## SET TASKS
1) In the passage on lookup tables, what other name is given to dynamic lookups?
2) Write a continuation of the lookup tables passage that picks up after its final sentence.

## READING PASSAGE
++++++
Handling Lookup Tables
While you can deliver your data denormalized (i.e., the data is completely self contained and self-describing), under some circumstances it is necessary to separate the description of the event stream into multiple files: the essential log file (raw data), and supporting "lookup tables".
Lookup tables contain key-value data that Metamarkets uses to expand certain values in the raw data. Typically a code or ID (the key) is mapped to a longer string of characters (the value). This allows for more compact data since only the IDs need to be provided.
Types of Lookup Solutions Supported by Metamarkets
Based on the how often the raw data's supporting "lookup table" values update with time and whether or not your users would like to keep a historic view of how a dimension has changed over time, Metamarkets will work with your team to apply one of our various lookup table solutions.
Static Lookups
Static Lookups, also otherwise known as Ingestion Time Lookups, are lookups that are ingested at processing time. When a record is being processed, if a match is found between the record and lookup's key, the lookup's corresponding value at that moment in time is extracted and carbon-copied into Druid for the records it processed.
Static lookups are best suited for dimensions with values that require you to how it has changed over time, or if the values are never expected to change. We recommend leveraging Dynamic Lookups if the values are expected to change.
Dynamic Lookups
Since static lookups transform and store the data permanently, any changes to the mapping would require reprocessing the entire data set to ensure consistency.
To address the case when values in a lookup are expected to change with time we, developed dynamic lookups. Dynamic Lookups, also known as Query Time Lookups, are lookups that retrieved at query time, as apposed to being used at ingestion time.
Benefits of dynamic lookups include:
- Historical continuity for dimension values that change frequently without requiring reprocessing the entire data set.
- Time savings, because there is no data set reprocessing required to complete the update.
- Dynamic lookups that are kept separate from the data set. Thus, any human errors introduced in the lookup do not impact the underlying data set.
- The ability for users to create new dimension tables from metadata associated with a dimension table. For example, advertiser or publisher account ownerships can change during the course of a quarter. In such cases, a dynamic lookup can be updated on the fly to reflect the most current changes.
Creating and Using Lookup Tables
Entries in the lookup-table file should be similar to the following (note the JSON format).
{"advertiser_id":001,"advertiser_name":"Chilli One"}
{"advertiser_id":002,"advertiser_name":"Squad Two"}
Translating from an identifier to a human-readable value is accomplished by querying the lookup table. This "normalized" representation of the data is more compact.
Note, however, that if you update the event-stream data you may also need to update the lookup tables themselves. You can maintain a static S3 directory containing the lookup tables and update the tables whenever any new fields or mappings are added (e.g., appending new advertiser ID/Name pairs as they are added to the raw data feed). Here is an example of a static S3 directory for a lookup table (in a file in JSON format) to be used on incoming data:
s3://metamx-<your-org>-share/lookups/adv_mapping.json
You must have an S3 bucket that is set up correctly for use with RDI.
++++++
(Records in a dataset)
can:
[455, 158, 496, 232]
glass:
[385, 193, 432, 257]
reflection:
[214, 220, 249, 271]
++++++
## RESPONSES TO THE EXERCISE
1) Query Time Lookups.

2)
As new data is ingested from your S3 Bucket, the lookup table found at the predefined bucket/filepath extension is imported and used for mappings.
Lookup files could become fairly large as more and more values are appended, and this can adversely affect performance.
If the aggregate size of all your static lookup files exceeds 50MB, contact your Metamarkets account manager to discuss strategies for managing table sizes.
If the aggregate size of all your dynamic lookup files exceeds 10MB, contact your Metamarkets account manager to discuss strategies for managing table sizes.
Lookup Tables Requirements Summary
Lookup-table data must meet the following requirements:
- Single key-value pairs are provided as single lines of flat JSON.
- For static lookups, files must contain all of the ID/name pairs that are needed to process any data that was posted to RDI over the trailing 14 days.
- For dynamic lookups, files must contain all of the ID/name pairs for a given dimension, as the entire table will be pulled in at query time
- The size of all static lookup-table files does not exceed 50MB in size.
- Dynamic Lookups require that each row in the lookup have a unique key and value.
- For example, this would not be acceptable for Dynamic Lookups
{"campaignid":"2057","groupid":"6","campaign_name": "Livestrong Women"}
{"campaignid":"2057","groupid":"1", "campaign_name": "Livestrong Men"}
- The lookup would need to have the key as a concatenated string stored in Druid as well as passed in the Dynamic lookup as follows
{"campaignid_group":"2057-6", "campaign_name": "Livestrong Women"}
{"campaignid_group":"2057-1", "campaign_name": "Livestrong Men"}
- If you have a lookup that contains any numeric values that you intend to use for metrics, static lookups must be applied.
- Lookup-table files must be stored in an AWS S3 bucket.
- The data adheres to all other applicable standards, including the ISO standards.
Examples of Lookup Table Data
The following sections give examples of non-time-series data that may be found in lookup tables and what service may be most applicable.
Campaign Metadata
The lookup table maps a campaign ID to a campaign name. Since campaign names are not bound to change with time, this is probably best suited for static lookups.
{"campaign_id":001,"campaign_name":"Troy & Abed in the Morning"}
{"campaign_id":002,"campaign_name":"Senor Chang's Spanish Class"}
Advertiser Names
The lookup table maps an advertiser ID to an advertiser name. Since advertiser names can possibly change with time, i.e: Rebrandings, Acquisitions, etc, then this is probably best suited for dynamic lookups.
{"advertiser_id":001,"advertiser_name":"Chilli One"}
{"advertiser_id":002,"advertiser_name":"Squad Two"}
Audience Segments
The lookup table maps a segment ID to demographic data. Since audience segment names are not are not bound to change with time, this is probably best suited for static lookups.
{"segment_id":001,"segment_name": "Up-and-Comers"}
{"segment_id":002,"segment_name": "Urban Elders"}
Account Manager & Account Tier Metadata
The lookup table maps account managers to their associated accounts and the strategic tier it falls under. Since accounts can be shifted around by account managers, as well as the tier of the account could change, a dynamic lookup would be best suited for this use case to maintain historical continuity.
{"publisher_id":001,"account_manager_name":"Troy Barnes", "Tier": 1}
{"publisher_id":002,"account_manager_name":"Abed Nadir", "Tier": 2}
Setting Up an S3 Bucket
If you plan to use a lookup table with RDI, you must store the table data in an Amazon S3 bucket that you set up. Follow the instructions below to correctly set up the S3 bucket and authenticate Metamarkets with read-only access.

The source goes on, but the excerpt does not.